A review of graphene‐TiO2 and graphene‐ZnO nanocomposite photocatalysts for wastewater treatment

Technologies for wastewater remediation have been growing ever since the environmental and health concern is realized. Development of nanomaterials has enabled mankind to have different methods to treat the various kinds of inorganic and organic pollutants present in wastewater from many resources. Among the many materials, semiconductor materials have found many environmental applications due to their outstanding photocatalytic activities. TiO2 and ZnO are more effectively used as photocatalyst or adsorbents in the withdrawal of inorganic as well as organic wastes from the wastewater.
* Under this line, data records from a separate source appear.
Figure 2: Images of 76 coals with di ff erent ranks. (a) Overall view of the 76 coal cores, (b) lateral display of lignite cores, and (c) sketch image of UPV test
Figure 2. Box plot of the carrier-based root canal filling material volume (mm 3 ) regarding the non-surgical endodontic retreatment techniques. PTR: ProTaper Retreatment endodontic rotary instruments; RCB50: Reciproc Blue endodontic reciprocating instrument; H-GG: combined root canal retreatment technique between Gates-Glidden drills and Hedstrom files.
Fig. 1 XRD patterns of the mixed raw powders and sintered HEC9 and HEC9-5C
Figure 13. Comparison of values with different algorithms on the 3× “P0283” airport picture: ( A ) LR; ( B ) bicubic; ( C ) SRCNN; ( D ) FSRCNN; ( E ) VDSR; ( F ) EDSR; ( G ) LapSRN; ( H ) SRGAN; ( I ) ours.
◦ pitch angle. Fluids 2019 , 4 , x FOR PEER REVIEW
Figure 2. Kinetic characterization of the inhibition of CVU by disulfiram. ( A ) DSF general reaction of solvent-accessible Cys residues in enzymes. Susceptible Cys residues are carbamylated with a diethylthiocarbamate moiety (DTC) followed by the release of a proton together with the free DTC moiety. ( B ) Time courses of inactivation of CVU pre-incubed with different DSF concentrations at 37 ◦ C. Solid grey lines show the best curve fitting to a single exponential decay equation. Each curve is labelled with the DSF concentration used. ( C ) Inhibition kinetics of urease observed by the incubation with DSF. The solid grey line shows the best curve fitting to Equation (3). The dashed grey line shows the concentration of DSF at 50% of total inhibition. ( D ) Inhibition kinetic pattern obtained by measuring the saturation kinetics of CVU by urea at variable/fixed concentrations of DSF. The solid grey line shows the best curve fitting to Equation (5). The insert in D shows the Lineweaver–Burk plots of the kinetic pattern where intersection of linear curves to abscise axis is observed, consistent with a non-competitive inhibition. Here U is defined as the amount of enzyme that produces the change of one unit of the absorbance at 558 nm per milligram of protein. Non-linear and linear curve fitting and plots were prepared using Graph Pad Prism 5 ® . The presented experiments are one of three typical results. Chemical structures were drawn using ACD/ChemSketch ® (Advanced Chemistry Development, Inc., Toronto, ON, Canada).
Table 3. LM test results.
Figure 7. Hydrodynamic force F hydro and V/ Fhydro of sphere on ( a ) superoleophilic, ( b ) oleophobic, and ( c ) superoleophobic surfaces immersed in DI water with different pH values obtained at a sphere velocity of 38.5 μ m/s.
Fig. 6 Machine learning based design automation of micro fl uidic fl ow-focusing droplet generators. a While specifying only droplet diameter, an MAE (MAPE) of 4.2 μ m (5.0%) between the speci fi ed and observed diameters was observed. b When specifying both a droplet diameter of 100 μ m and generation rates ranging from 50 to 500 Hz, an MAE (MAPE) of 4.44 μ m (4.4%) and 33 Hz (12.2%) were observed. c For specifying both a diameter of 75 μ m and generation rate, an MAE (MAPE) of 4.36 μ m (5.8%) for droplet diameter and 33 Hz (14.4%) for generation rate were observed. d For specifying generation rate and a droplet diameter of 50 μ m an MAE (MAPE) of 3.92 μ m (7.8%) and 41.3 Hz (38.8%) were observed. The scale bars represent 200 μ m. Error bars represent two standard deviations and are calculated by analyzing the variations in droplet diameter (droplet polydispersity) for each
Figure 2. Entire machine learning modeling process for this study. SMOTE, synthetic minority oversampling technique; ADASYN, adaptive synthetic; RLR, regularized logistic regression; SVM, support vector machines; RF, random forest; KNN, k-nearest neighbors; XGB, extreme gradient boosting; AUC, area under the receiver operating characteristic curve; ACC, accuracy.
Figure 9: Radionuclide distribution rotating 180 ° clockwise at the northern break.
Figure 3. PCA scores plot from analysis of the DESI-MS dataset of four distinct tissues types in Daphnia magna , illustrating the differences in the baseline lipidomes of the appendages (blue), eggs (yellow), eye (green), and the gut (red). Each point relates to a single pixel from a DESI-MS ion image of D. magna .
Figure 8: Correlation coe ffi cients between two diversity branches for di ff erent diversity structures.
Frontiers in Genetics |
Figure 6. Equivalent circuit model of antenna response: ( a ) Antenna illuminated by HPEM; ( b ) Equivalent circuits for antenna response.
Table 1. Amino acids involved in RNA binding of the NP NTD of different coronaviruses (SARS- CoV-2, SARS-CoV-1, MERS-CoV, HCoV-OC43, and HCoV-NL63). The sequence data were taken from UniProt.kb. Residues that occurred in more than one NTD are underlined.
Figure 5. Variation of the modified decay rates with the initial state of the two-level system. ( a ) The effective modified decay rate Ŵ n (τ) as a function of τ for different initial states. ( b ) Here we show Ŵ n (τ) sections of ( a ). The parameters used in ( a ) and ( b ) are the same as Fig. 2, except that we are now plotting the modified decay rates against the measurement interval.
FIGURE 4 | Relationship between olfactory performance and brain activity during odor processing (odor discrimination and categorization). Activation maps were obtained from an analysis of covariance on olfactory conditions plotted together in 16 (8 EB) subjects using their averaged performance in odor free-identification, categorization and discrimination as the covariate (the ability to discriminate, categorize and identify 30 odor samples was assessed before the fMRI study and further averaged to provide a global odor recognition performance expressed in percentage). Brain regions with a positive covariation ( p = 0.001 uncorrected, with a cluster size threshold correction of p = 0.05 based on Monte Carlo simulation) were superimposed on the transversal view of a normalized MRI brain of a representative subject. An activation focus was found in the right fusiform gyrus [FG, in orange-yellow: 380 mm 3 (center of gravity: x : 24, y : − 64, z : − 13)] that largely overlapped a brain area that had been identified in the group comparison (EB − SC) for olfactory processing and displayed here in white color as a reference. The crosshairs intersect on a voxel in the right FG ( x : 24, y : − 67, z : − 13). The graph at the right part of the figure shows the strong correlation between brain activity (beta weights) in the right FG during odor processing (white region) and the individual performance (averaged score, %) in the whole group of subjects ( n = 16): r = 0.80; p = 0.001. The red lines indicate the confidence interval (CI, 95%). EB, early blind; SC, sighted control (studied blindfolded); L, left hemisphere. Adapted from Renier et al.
On the other hand, graphene is tremendously being investigated for applications in environmental remediation in view of the superior physical, optical, thermal, and electronic properties of graphene nanocomposites. In this work, graphene‐TiO2 and graphene‐ZnO nanocomposites have been reviewed for photocatalytic wastewater treatment. The various preparation techniques of these nanocomposites have been discussed. Also, different design strategies for graphene‐based photocatalyst have been revealed. These nanocomposites exhibit promising applications in most of the water purification processes which are reviewed in this work. Along with this, the development of these nanocomposites using biomass‐derived graphene has also been introduced. Practitioner Points Graphene‐TiO2 and graphene‐ZnO nanocomposites are effective for wastewater treatment through photocatalysis. These nanocomposite photocatalysts have been used in the form of membrane as well as antibacterial agents. Synthetic strategies and design considerations of graphene‐based photocatalyst play a major role. Biomass‐derived graphene‐TiO2 and graphene‐ZnO nanocomposites have also found application in wastewater treatment. Attachment of TiO2 or ZnO nanoparticles to the graphene nanosheet enables improvement in their photocatalytic activity towards degradation of pollutants from wastewater. Adoption of novel strategies for synthesis of graphene‐based nanostructures can aid in environmental remediation.